Ford’s deliveries of cars and light trucks last month climbed 9.3 percent, GM’s jumped 7.2 percent, Toyota Motor Corp.’s increased 4.3 percent and Chrysler Group LLC’s rose 4.1 percent, according to company statements.
The average estimates of 11 analysts were for gains of 9.8 percent by Ford, 4.9 percent for GM and 4.4 percent for Chrysler. GM and Chrysler, majority owned by Fiat SpA, said separately their February sales were the best in five years. Toyota was projected to report an 8.5 percent increase, the average of eight analysts’ estimates.
With Democrats and Republicans deadlocked over how to replace across-the-board cuts, known as sequestration, totaling $1.2 trillion over nine years, President Barack Obama issued an order last night putting the reductions into effect ― $85 billion worth for the remaining seven months of the current fiscal year.
“There’s a lot of discussion about Washington right now, but we still feel that the fundamentals are strong and are going to continue,” Kurt McNeil, vice president of U.S. sales operations, said Friday on the company’s conference call.
GM rose 0.2 percent to $27.21 at the close in New York Friday, while Ford was unchanged at $12.61. The Standard & Poor’s 500 Index increased 0.2 percent.
Sales dropped 2 percent for Honda Motor Co. and 6.6 percent for Nissan Motor Co. in February. The averages of eight analysts’ estimates were for a 0.7 percent increase for Honda and a 3.3 percent decline for Nissan.
New-car buyers, shunned by lenders just four years ago, are now benefiting from historically low interest rates and better availability of financing. Auto sales rebounded from the U.S. recession that ended in 2009 more quickly than housing did, boosting the economy as volumes approach pre-recession levels.
Banks reported the most common rate for a 48-month new-car loan was 4.82 percent in November, the most-recent reporting period. The rates have dropped from more than 7 percent before the Fed lowered its target interest rate to zero in December 2008 and began large-scale asset purchases to boost growth.
“People quite frankly have become completely numb to that whole budget issue,” Al Castignetti, Nissan’s vice president of U.S. sales, said in an interview, adding that consumers will “absolutely not” pull back in March if the spending cuts go into effect. “Consumer confidence is on the rise. People are taking advantage of the low interest rates.”
Ford’s has said its outlook is for about 2 percent to 2.5 percent growth for the U.S. economy this year. Full implementation of the sequester may represent a “drag” on gross domestic product of about half a percentage point, Ellen Hughes-Cromwick, Ford’s chief economist, said Friday on the company’s call.
In spite of the potential headwind, Ford plans to boost second-quarter production to 800,000 vehicles in North America, from 737,000 a year earlier. Chrysler said Feb. 28 it will invest $374 million to increase output of transmissions.

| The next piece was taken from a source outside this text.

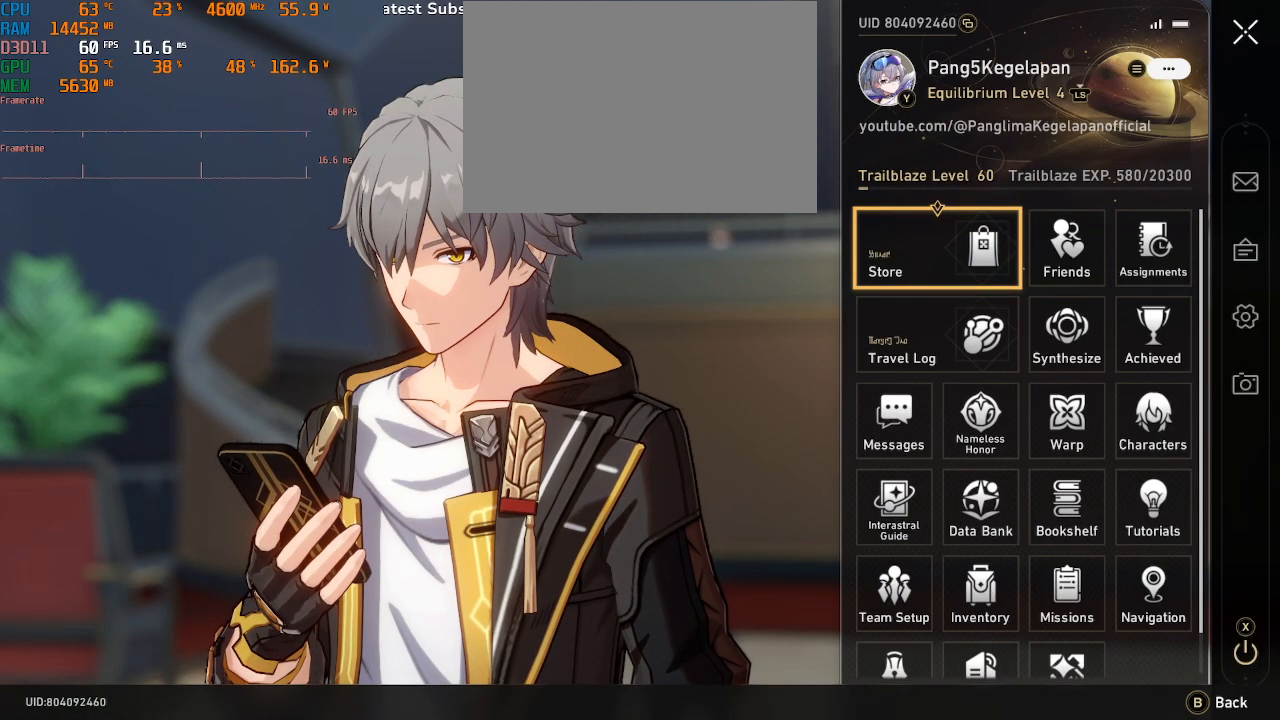
{"dt_ms": 500, "buttons": ["R2"], "left_stick": "down", "right_stick": "center", "events": [[150, "left_stick", "down"], [317, "left_stick", "center"], [483, "left_stick", "down"]]}
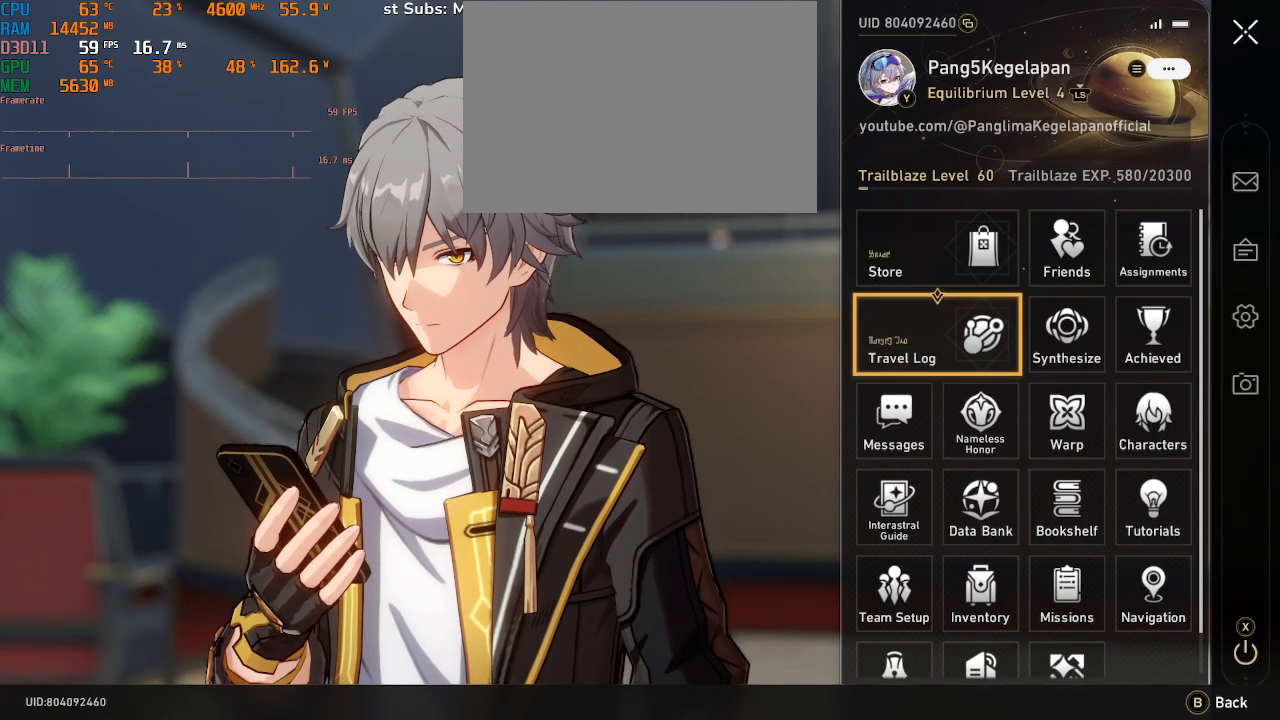
{"dt_ms": 500, "buttons": ["R2"], "left_stick": "center", "right_stick": "center", "events": [[133, "left_stick", "center"]]}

“I think people will keep on buying,” Sergio Marchionne, Chrysler’s chief executive officer, told reporters Feb. 28 at one of the company’s factories in central Indiana. He declined to comment about the government’s negotiations, telling reporters “I’m not part of it, nor do I think it’s going to have a negative impact” on industry sales.
GM, which has been targeting lower full-size pickup inventory ahead of the release of new trucks this year, reduced its stock of those models to 97 days supply from 117 at the end of January. Sales of Chevrolet Silverado pickups rose 29 percent in February, while GMC Sierra surged 25 percent, the Detroit- based company said in a statement.
Large pickups make up one of the main sources of profit for GM, Ford and Chrysler. Dearborn, Michigan-based Ford’s F-Series pickups recorded a 15 percent sales gain last month while Chrysler’s Ram deliveries rose 3.1 percent.
Chrysler’s Dodge brand sales surged 30 percent as the Dart compact, introduced in June, set a monthly record of 7,720 deliveries. Chrysler’s sales have increased 35 consecutive months, matching the longest streak for the Auburn Hills, Michigan-based company since one that ended December 1994.
Combined sales for Hyundai Motor Co. and Kia Motors Corp. declined 2.5 percent last month to 93,816, the first monthly drop for the affiliates’ total deliveries since August 2010. The average estimate of six analysts was for a 5.1 percent decrease. Hyundai’s sales grew 2.3 percent and Kia’s slipped 7.8 percent, the Seoul-based companies said in separate statements.
Volkswagen AG posted an 8.2 percent increase in combined sales for its VW and Audi brands, trailing the 9.2 percent average of four analysts’ estimates.